Both the Internet Explorer 7 and Firefox 2.0 browsers incorporate blacklists that warn users when they attempt to visit known phishing websites.

Although the vendors behind those browser claim to be succesful in stopping the phishing attacks, this hasn't lead to a decrease in the amount of phishing emails, David Jevans, chairman of the Anti-Phishing Working Group (APWG) chief executive for security firm IronKey said at a meeting with reporters in San Francisco.

Insted criminals have wised-up to blacklists by registering a new domain for each phishing run. The result, claims Jevans, is an explosion in the number of unique phishing domains recorded. Up from 11,976 a year ago to 37,438 last month, according to APWG records.

"Definitely the trend is not going in the right direction," Jevans said.

Registring a new domain for each phishing attack offers the criminal several hours to steal information between the times when they send out their email messages and when their site is added to the blacklist.

In order to combat the practice in the short term, Jevans advises that browser venders add heuristics systems that analyze the behaviour of a website and flag suspicious pages to the user.

Those heuristics systems can also mistakenly label many legitimate sites as phishing operations, however.
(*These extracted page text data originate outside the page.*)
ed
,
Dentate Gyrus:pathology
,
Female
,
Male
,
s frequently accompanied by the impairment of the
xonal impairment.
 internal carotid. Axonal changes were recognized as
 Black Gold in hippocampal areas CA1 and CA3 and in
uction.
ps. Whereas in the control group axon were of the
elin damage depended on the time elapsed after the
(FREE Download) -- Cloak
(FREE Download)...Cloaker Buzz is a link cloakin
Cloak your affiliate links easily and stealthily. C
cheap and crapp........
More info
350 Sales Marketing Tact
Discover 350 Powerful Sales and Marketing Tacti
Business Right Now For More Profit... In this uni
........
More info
The long term solution, suggests Jevans, is for a new system to be established that would allow for both web sites and e-mails to be authenticated.

Such a system, however, would require the cooperation of every major ISP, software vendor, and hosting service, a monumentally expensive undertaking that Jevans admits is not likely to happen any time soon.

"This stuff is going to be with us for a while, unfortunately," he conceded.